> **WHAT THIS TASK INVOLVES**
What you return should be the lines from the one with "double_click(471, 416)" through the one with "double_click(491, 431)" in the data below, reproduced exactly with both ends, and no pictures at all.

> **DATA FOR THIS TASK**
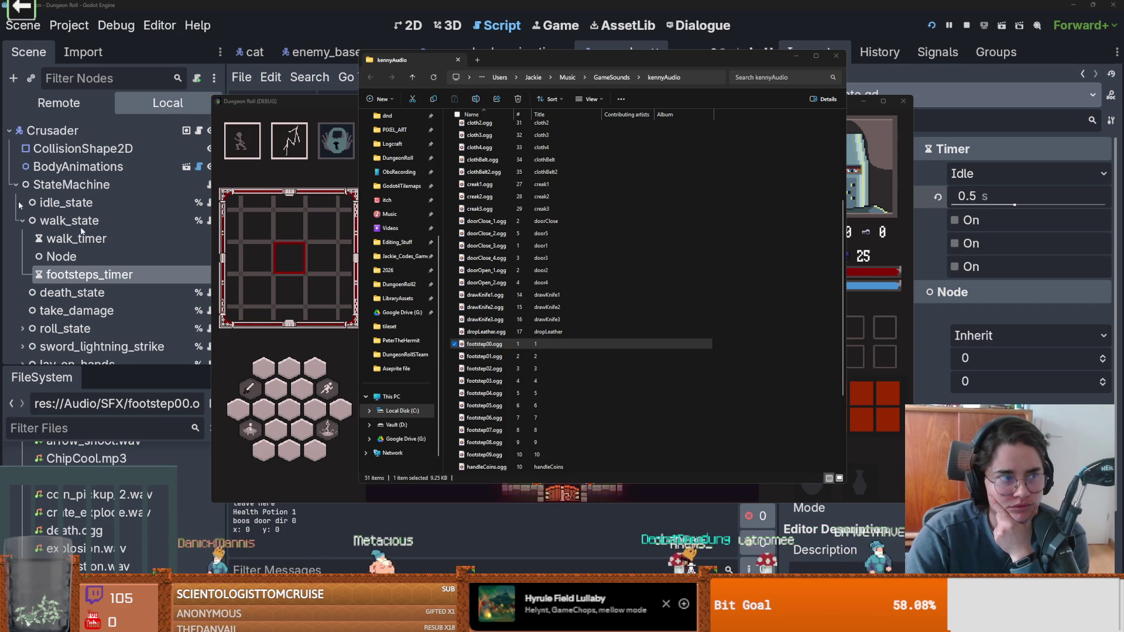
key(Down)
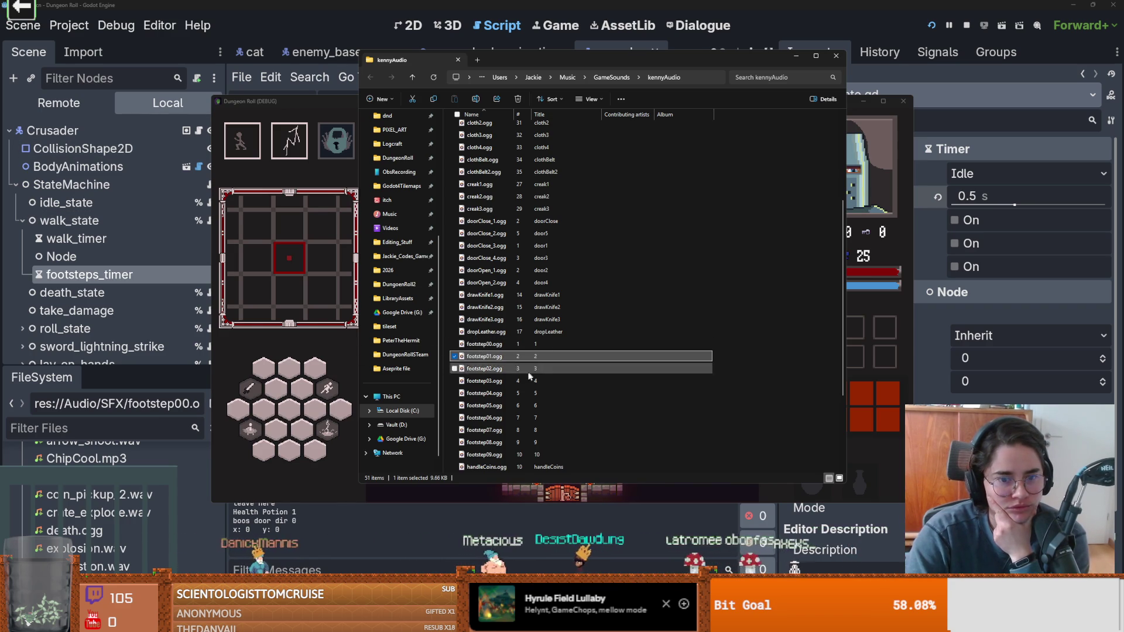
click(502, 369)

--

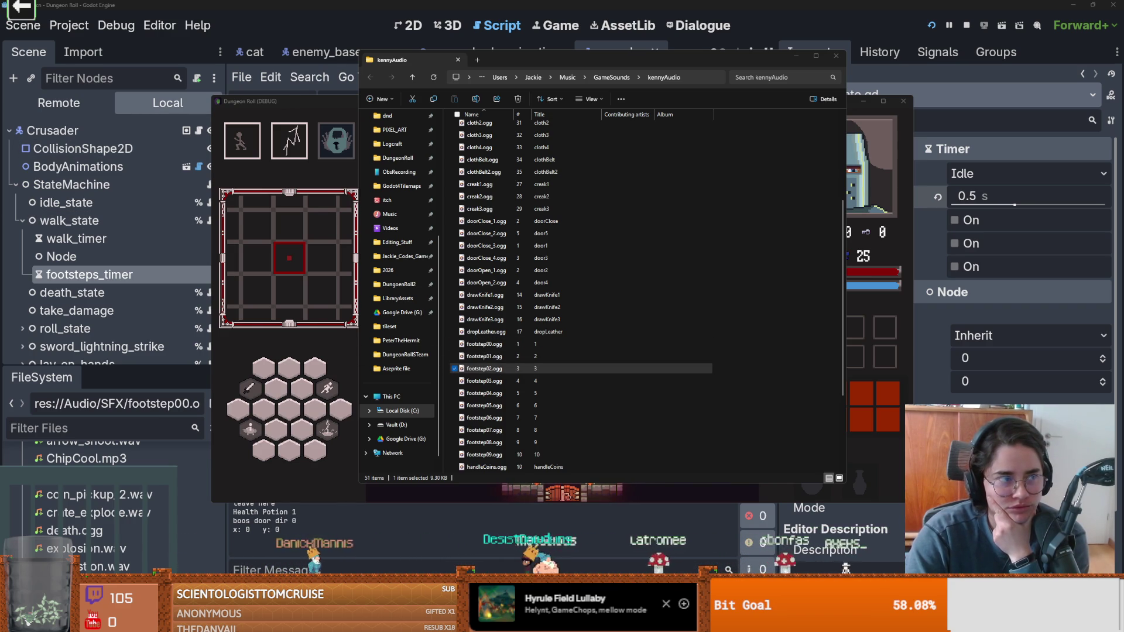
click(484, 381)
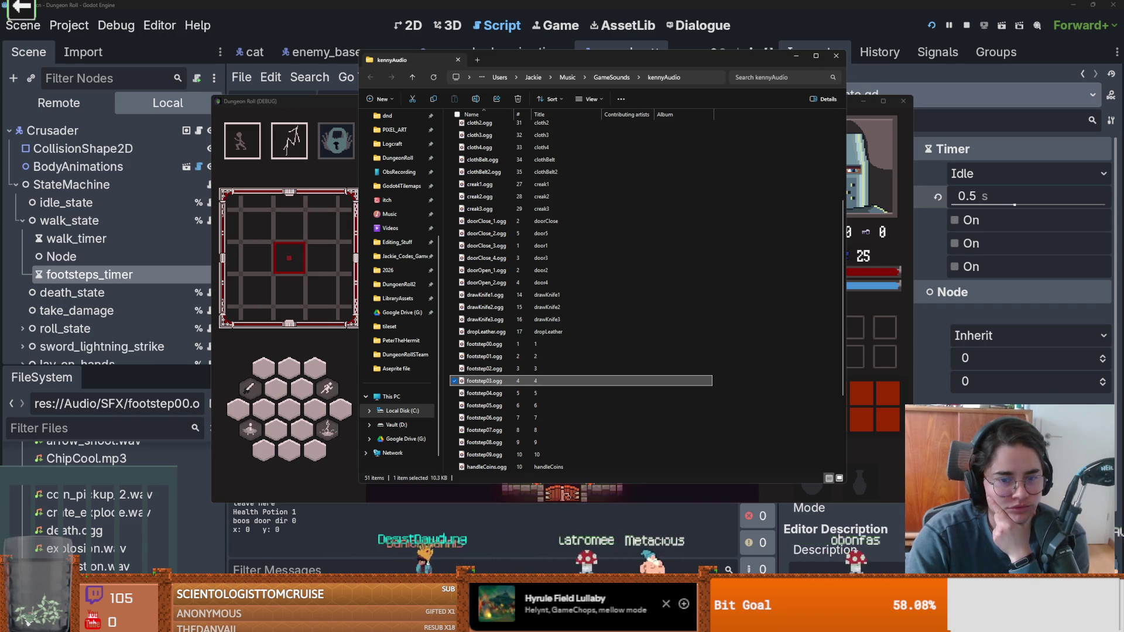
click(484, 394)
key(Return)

--

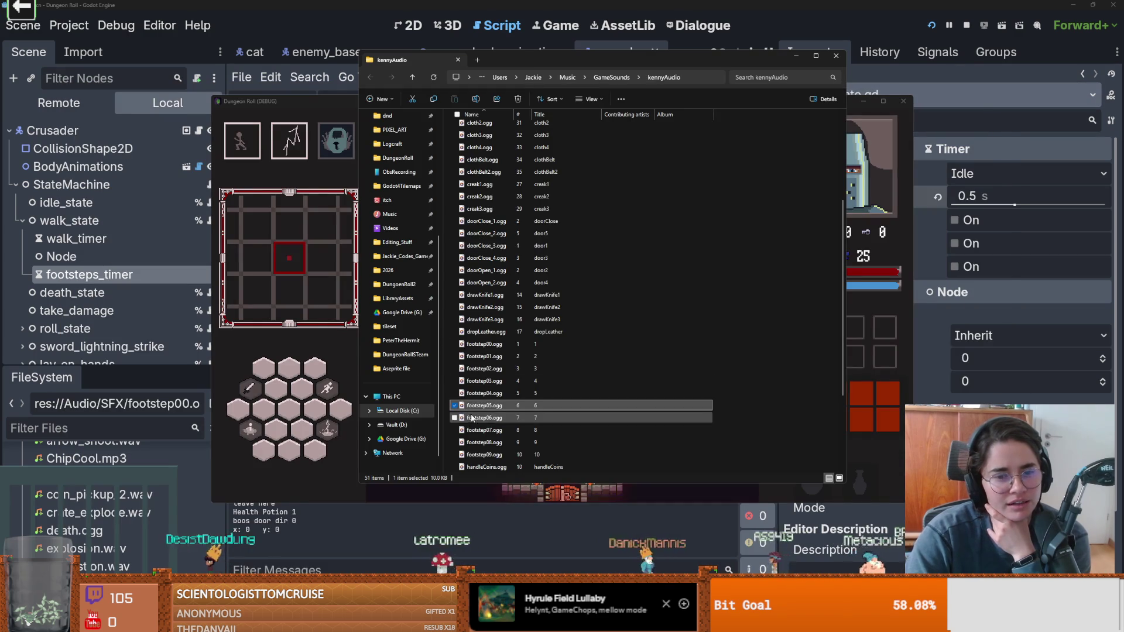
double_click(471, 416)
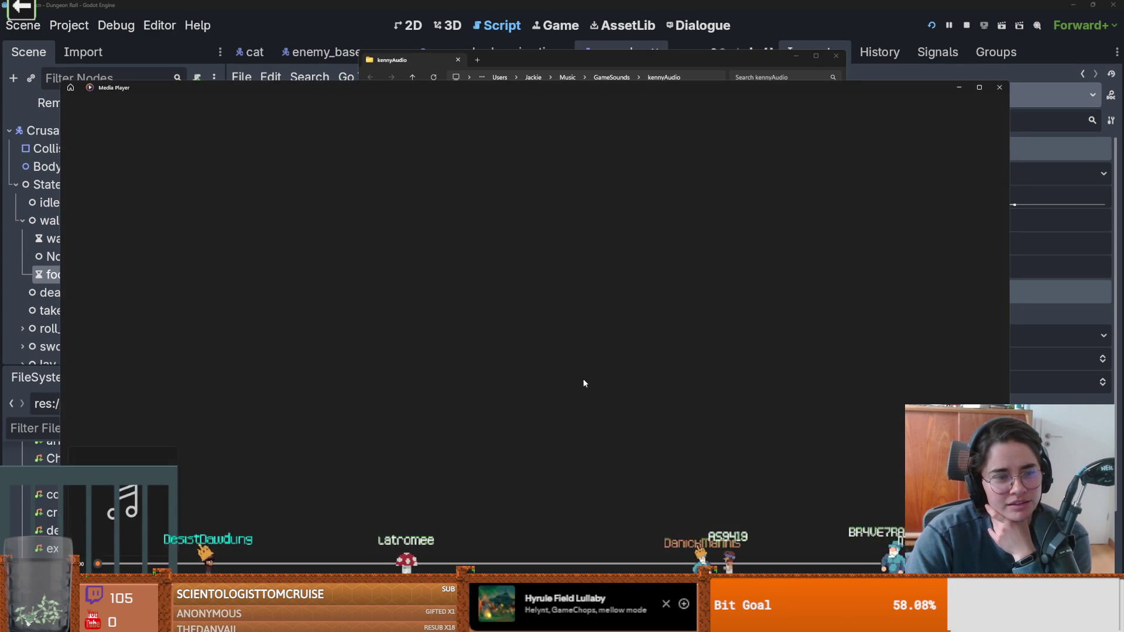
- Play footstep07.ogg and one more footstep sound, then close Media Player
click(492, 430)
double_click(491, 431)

> **RESPONSE BOX**
double_click(471, 416)
- Play footstep07.ogg and one more footstep sound, then close Media Player
click(492, 430)
double_click(491, 431)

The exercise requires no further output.